The measurement could come from Earth-based telescopes or sensitive instruments on orbiting satellites, Kaiser said. But there may be another way to confirm the existence of these exotic black holes, he added.

“The creation of a population of black holes is a very turbulent process that would send huge ripples into the surrounding space-time. They will be weakened in space history, but not to zero,” Kaiser said. “The next generation of gravity detectors could glimpse low-mass black holes—an exotic state of matter that is an unexpected byproduct of more common black holes, which could explain dark matter today.”

What does this mean for ongoing experiments trying to detect dark matter, such as the LZ Dark Matter Experiment in South Dakota?

“The idea that there are exotic new particles remains an interesting hypothesis,” Kaiser said. “There are other kinds of large experiments, some of which are under construction, looking for fancy ways to detect gravitational waves. And they can indeed pick up some of the stray signals from the very turbulent formation process of the primordial black holes.

There is also the possibility that primordial black holes are just part of dark matter, Alonso-Monsalve added. “It doesn’t actually have to be all the same,” she said. “There is five times as much dark matter as ordinary matter, and ordinary matter is made up of many different particles. So why does dark matter have to be a kind of object?”

Primordial black holes have regained popularity with the discovery of gravitational waves, but not much is still known about their formation, according to Nico Cappelluti, an assistant professor in the Department of Physics at the University of Miami. He did not participate in the study.

“This work is an interesting, viable option to explain the elusive dark matter,” Cappelluti said.

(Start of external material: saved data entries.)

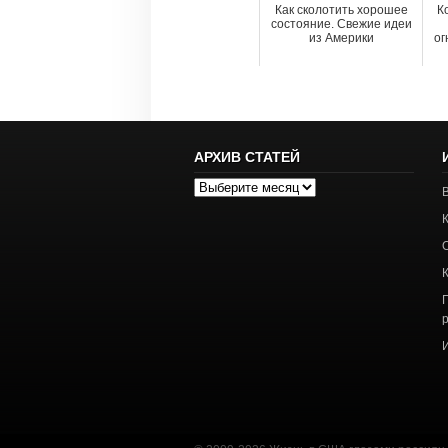
Как сколотить хорошее
К
состояние. Свежие идеи
из Америки
ог
АРХИВ СТАТЕЙ
Архив
статей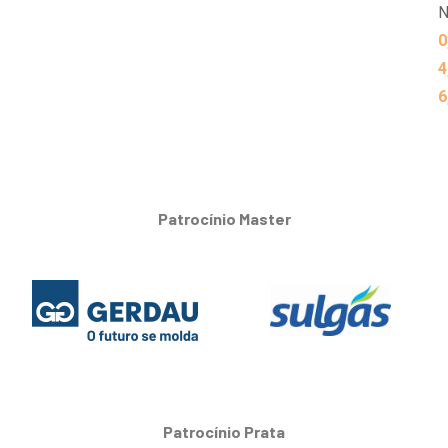
N
0
4
6
Patrocínio Master
Patrocínio Prata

The research is exciting and suggests a new mechanism for the formation of the first generation of black holes, said Priyamvada Natarajan, the Joseph S. and Sophia S. Fruton Professor of Astronomy and Physics at Yale University. She also did not participate in the study.

“All the hydrogen and helium we have in our universe today was created in the first three minutes, and if enough of these primordial black holes were around by then, they would have affected this process and those effects might be noticeable,” Natarajan said.

“The fact that this is an observable hypothesis is what I find really exciting, in addition to the fact that it suggests that nature probably creates black holes starting from the earliest times in multiple ways.”